Policymakers keep trying to salvage a department that repeatedly fails. More money and incremental reform is not working. Enough is enough.
It is time to admit that this government-run healthcare model is fundamentally broken. The bureaucracy will fight to protect the status quo at the patients expense.
American veterans have a higher level of healthcare needs and we have an obligation to support them with the best medical care possible. In 2022, there is absolutely no need to segregate veterans into an isolated government-run health system.
Professional athletes receive the highest quality of care from our nation’s best private healthcare providers and facilities. Why should veterans – America’s heroes – receive anything less?
We should demand that our elected leaders be bold and reimagine how we provide veterans care – and this should not be a partisan issue.
Here are a few suggestions.
The first step must be to start with the veteran’s voice. To help strengthen the voice of the Veteran, we are proud to launch Veterans Patients Rising. Policymakers need a deep understanding of the physical and psychological health needs of these patients and deliver care based on what they value.

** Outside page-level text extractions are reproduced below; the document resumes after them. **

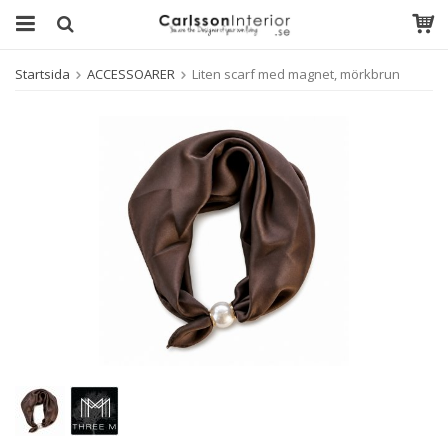
Startsida
ACCESSOARER
Liten scarf med magnet, mörkbrun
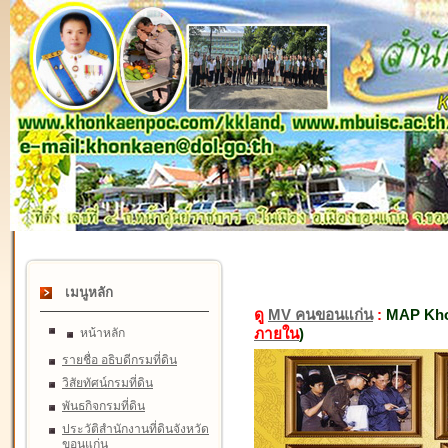
เมนูหลัก
ดู
MV คนขอนแก่น
:
MAP Kho
ภายใน
)
หน้าหลัก
รายชื่อ อธิบดีกรมที่ดิน
วิสัยทัศน์กรมที่ดิน
พันธกิจกรมที่ดิน
ประวัติสำนักงานที่ดินจังหวัด
ขอนแก่น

Rather than trying to retrofit solutions into an existing government agency, policymakers should be open to new alternatives.
Veterans should have universal healthcare coverage through qualified private health plans. This model gives veterans the freedom to access the care they need.
The VHA should be re-established as a public-private partnership with an independent board of directors that can hire and fire personnel and set priorities – not based on politics, but on the needs of Veterans. This type of entity can prioritize care for veterans with combat-related medical needs. A public-private partnership can also collaborate across health sectors and take a targeted population health approach to improve health outcomes among veterans.
The VHA is a dysfunctional and bureaucratic government-run health system. Incremental reform and more money is simply not working. The hardest thing in Washington is getting the government to put its own self-preserving interests aside, but for our veterans the case is clear.
This Veterans’ Day, let’s stand up for those who served us and seek bold leadership and outside the box thinking to give our veterans the respect, care and dignity they rightly deserve.